Nigeria Completes Pipeline Under River Niger
Nigeria just finished drilling a gas pipeline two kilometers beneath the River Niger, unlocking energy for millions. The breakthrough connects the country's gas networks and will power homes, factories, and neighboring nations.
Engineers in Nigeria just pulled off something remarkable: they drilled a massive pipeline two kilometers under the River Niger, connecting gas fields that will power millions of homes and businesses across West Africa.
The Obiafu-Obrikom-Oben Pipeline can carry 2 billion cubic feet of gas daily. That's enough to light up cities, run factories, and send surplus energy to neighboring countries who need it.

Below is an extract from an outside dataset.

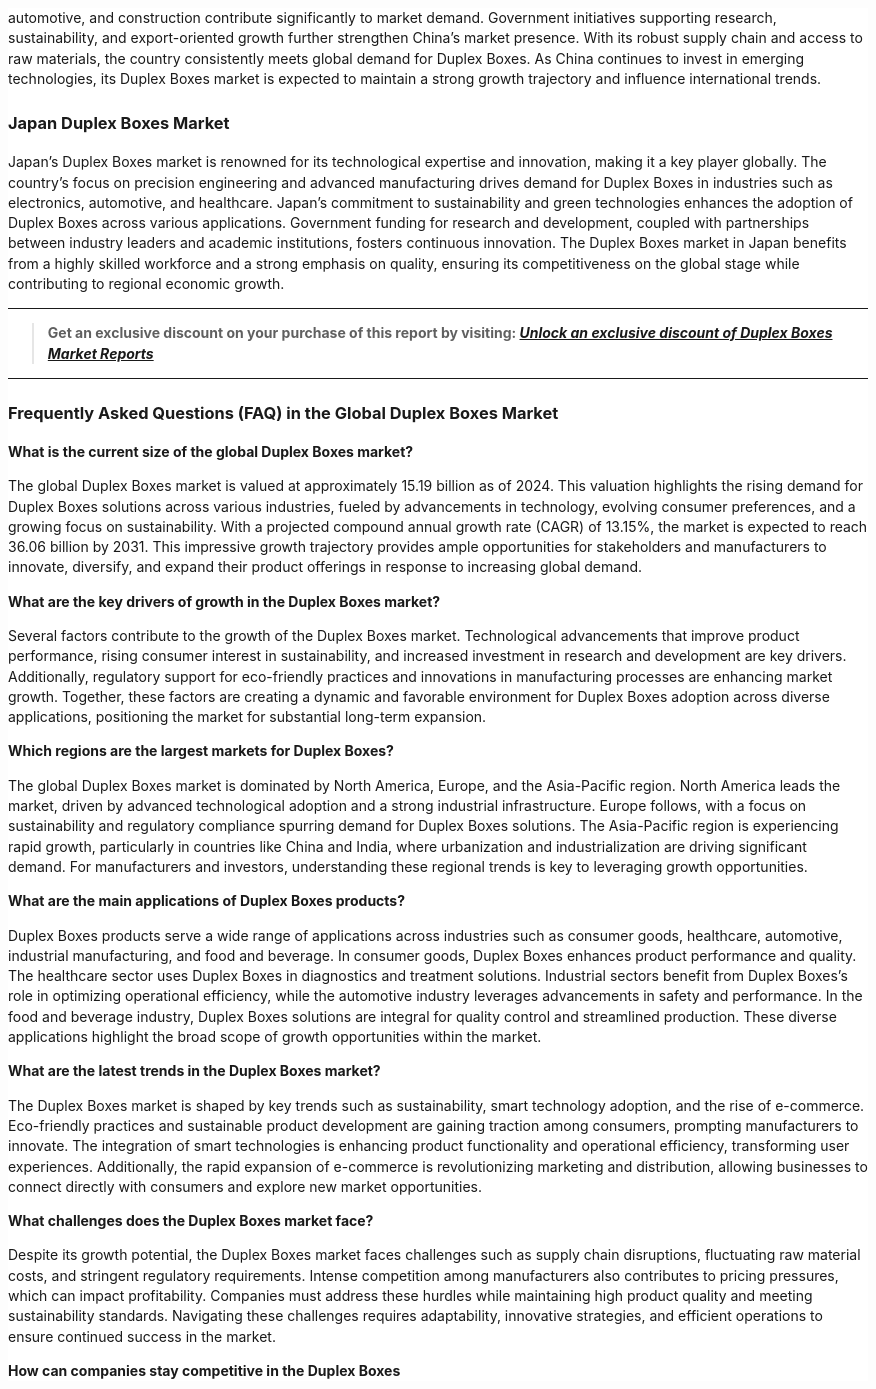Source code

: automotive, and construction contribute significantly to market demand. Government initiatives supporting research, sustainability, and export-oriented growth further strengthen China&rsquo;s market presence. With its robust supply chain and access to raw materials, the country consistently meets global demand for Duplex Boxes. As China continues to invest in emerging technologies, its Duplex Boxes market is expected to maintain a strong growth trajectory and influence international trends.</p><h3>Japan Duplex Boxes Market</h3><p>Japan&rsquo;s Duplex Boxes market is renowned for its technological expertise and innovation, making it a key player globally. The country&rsquo;s focus on precision engineering and advanced manufacturing drives demand for Duplex Boxes in industries such as electronics, automotive, and healthcare. Japan&rsquo;s commitment to sustainability and green technologies enhances the adoption of Duplex Boxes across various applications. Government funding for research and development, coupled with partnerships between industry leaders and academic institutions, fosters continuous innovation. The Duplex Boxes market in Japan benefits from a highly skilled workforce and a strong emphasis on quality, ensuring its competitiveness on the global stage while contributing to regional economic growth.</p><hr /><blockquote><p><strong>Get an exclusive discount on your purchase of this report by visiting: <em><a href="://marketresearchpulse.com/ask-for-discount/50996?utm_source=Github&amp;utm_medium=022">Unlock an exclusive discount of Duplex Boxes Market Reports</a></em>&nbsp;</strong></p></blockquote><hr /><h3>Frequently Asked Questions (FAQ) in the Global Duplex Boxes Market</h3><p><strong>What is the current size of the global Duplex Boxes market?</strong></p><p>The global Duplex Boxes market is valued at approximately 15.19 billion as of 2024. This valuation highlights the rising demand for Duplex Boxes solutions across various industries, fueled by advancements in technology, evolving consumer preferences, and a growing focus on sustainability. With a projected compound annual growth rate (CAGR) of 13.15%, the market is expected to reach 36.06 billion by 2031. This impressive growth trajectory provides ample opportunities for stakeholders and manufacturers to innovate, diversify, and expand their product offerings in response to increasing global demand.</p><p><strong>What are the key drivers of growth in the Duplex Boxes market?</strong></p><p>Several factors contribute to the growth of the Duplex Boxes market. Technological advancements that improve product performance, rising consumer interest in sustainability, and increased investment in research and development are key drivers. Additionally, regulatory support for eco-friendly practices and innovations in manufacturing processes are enhancing market growth. Together, these factors are creating a dynamic and favorable environment for Duplex Boxes adoption across diverse applications, positioning the market for substantial long-term expansion.</p><p><strong>Which regions are the largest markets for Duplex Boxes?</strong></p><p>The global Duplex Boxes market is dominated by North America, Europe, and the Asia-Pacific region. North America leads the market, driven by advanced technological adoption and a strong industrial infrastructure. Europe follows, with a focus on sustainability and regulatory compliance spurring demand for Duplex Boxes solutions. The Asia-Pacific region is experiencing rapid growth, particularly in countries like China and India, where urbanization and industrialization are driving significant demand. For manufacturers and investors, understanding these regional trends is key to leveraging growth opportunities.</p><p><strong>What are the main applications of Duplex Boxes products?</strong></p><p>Duplex Boxes products serve a wide range of applications across industries such as consumer goods, healthcare, automotive, industrial manufacturing, and food and beverage. In consumer goods, Duplex Boxes enhances product performance and quality. The healthcare sector uses Duplex Boxes in diagnostics and treatment solutions. Industrial sectors benefit from Duplex Boxes&rsquo;s role in optimizing operational efficiency, while the automotive industry leverages advancements in safety and performance. In the food and beverage industry, Duplex Boxes solutions are integral for quality control and streamlined production. These diverse applications highlight the broad scope of growth opportunities within the market.</p><p><strong>What are the latest trends in the Duplex Boxes market?</strong></p><p>The Duplex Boxes market is shaped by key trends such as sustainability, smart technology adoption, and the rise of e-commerce. Eco-friendly practices and sustainable product development are gaining traction among consumers, prompting manufacturers to innovate. The integration of smart technologies is enhancing product functionality and operational efficiency, transforming user experiences. Additionally, the rapid expansion of e-commerce is revolutionizing marketing and distribution, allowing businesses to connect directly with consumers and explore new market opportunities.</p><p><strong>What challenges does the Duplex Boxes market face?</strong></p><p>Despite its growth potential, the Duplex Boxes market faces challenges such as supply chain disruptions, fluctuating raw material costs, and stringent regulatory requirements. Intense competition among manufacturers also contributes to pricing pressures, which can impact profitability. Companies must address these hurdles while maintaining high product quality and meeting sustainability standards. Navigating these challenges requires adaptability, innovative strategies, and efficient operations to ensure continued success in the market.</p><p><strong>How can companies stay competitive in the Duplex Boxes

The technical challenge was enormous. Teams from NNPC Gas Infrastructure Company and PCE Nigeria used horizontal directional drilling to tunnel beneath one of Africa's major rivers. They had to account for shifting riverbeds, water pressure, and the Niger Delta's complex geology.
This wasn't their first rodeo. The same teams completed a similar river crossing on the AKK Pipeline in June 2025, then took those lessons and scaled up for an even tougher challenge.
The Ripple Effect

The immediate impact hits close to home. Within months, the pipeline will deliver over 500 million cubic feet of additional gas to Nigeria's domestic market. That means more reliable electricity for homes that have endured blackouts for years.
But the benefits spread wider. Industrial zones that struggled with inconsistent power can now plan for growth. Manufacturing plants can commit to longer production runs. Small businesses that shuttered during power outages can stay open.
The pipeline also stitches together Nigeria's fractured energy networks. Gas from the eastern regions now flows west and north, creating a unified system that's more resilient to disruptions. When one region faces supply issues, others can help fill the gap.
President Bola Tinubu's "Gas-to-Prosperity" initiative is betting on exactly these kinds of infrastructure wins. Nigeria sits on massive gas reserves but hasn't always been able to get that energy where it's needed most.
The project supports Nigeria's ambitious 2030 targets: 3 million barrels of oil daily and 12 billion cubic feet of gas. The River Niger crossing removes a critical bottleneck that was holding back those goals.
Local communities along the pipeline route backed the project throughout construction. Their cooperation made it possible to navigate the environmental and logistical challenges of building through populated areas.
Nigeria now has the backbone infrastructure to transform its energy story from scarcity to abundance.